Your goal: From the line with "remote control: present" through the final line of the entries below, write out each line exactly and nothing else.

Data under study:
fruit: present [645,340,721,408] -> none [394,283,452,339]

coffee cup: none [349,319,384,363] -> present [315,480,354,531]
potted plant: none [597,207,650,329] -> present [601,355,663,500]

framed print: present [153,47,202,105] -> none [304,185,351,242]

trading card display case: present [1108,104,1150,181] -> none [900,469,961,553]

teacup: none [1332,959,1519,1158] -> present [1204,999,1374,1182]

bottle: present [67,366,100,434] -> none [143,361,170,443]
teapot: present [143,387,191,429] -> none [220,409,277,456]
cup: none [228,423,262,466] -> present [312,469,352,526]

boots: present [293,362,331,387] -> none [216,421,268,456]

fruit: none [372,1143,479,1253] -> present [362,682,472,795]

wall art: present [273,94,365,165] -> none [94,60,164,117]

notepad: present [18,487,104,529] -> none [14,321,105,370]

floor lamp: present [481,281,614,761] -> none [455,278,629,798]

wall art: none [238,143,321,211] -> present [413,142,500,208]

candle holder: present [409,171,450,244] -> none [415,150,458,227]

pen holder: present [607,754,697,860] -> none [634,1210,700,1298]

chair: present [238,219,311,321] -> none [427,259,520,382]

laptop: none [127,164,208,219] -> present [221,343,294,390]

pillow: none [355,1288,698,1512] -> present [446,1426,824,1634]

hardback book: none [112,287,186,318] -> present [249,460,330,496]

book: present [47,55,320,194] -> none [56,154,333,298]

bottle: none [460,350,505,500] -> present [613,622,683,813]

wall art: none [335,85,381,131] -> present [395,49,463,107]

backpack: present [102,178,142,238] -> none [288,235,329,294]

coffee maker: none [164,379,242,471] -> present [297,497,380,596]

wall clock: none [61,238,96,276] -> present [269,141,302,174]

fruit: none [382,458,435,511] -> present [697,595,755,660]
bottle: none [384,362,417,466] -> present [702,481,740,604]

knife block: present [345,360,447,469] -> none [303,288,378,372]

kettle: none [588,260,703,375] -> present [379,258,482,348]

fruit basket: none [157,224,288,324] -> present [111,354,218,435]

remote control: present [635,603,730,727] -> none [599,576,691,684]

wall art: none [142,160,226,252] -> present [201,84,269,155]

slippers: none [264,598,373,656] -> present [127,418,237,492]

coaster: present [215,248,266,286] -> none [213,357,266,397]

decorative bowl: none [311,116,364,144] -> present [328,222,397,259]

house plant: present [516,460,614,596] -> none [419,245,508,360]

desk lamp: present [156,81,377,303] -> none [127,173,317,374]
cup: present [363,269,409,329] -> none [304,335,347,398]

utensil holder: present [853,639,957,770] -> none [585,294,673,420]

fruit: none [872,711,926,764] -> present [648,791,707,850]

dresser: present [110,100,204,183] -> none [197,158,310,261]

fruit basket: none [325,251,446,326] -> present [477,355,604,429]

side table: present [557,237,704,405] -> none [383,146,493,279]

Exercise answer:
remote control: present [635,603,730,727] -> none [599,576,691,684]

wall art: none [142,160,226,252] -> present [201,84,269,155]

slippers: none [264,598,373,656] -> present [127,418,237,492]

coaster: present [215,248,266,286] -> none [213,357,266,397]

decorative bowl: none [311,116,364,144] -> present [328,222,397,259]

house plant: present [516,460,614,596] -> none [419,245,508,360]

desk lamp: present [156,81,377,303] -> none [127,173,317,374]
cup: present [363,269,409,329] -> none [304,335,347,398]

utensil holder: present [853,639,957,770] -> none [585,294,673,420]

fruit: none [872,711,926,764] -> present [648,791,707,850]

dresser: present [110,100,204,183] -> none [197,158,310,261]

fruit basket: none [325,251,446,326] -> present [477,355,604,429]

side table: present [557,237,704,405] -> none [383,146,493,279]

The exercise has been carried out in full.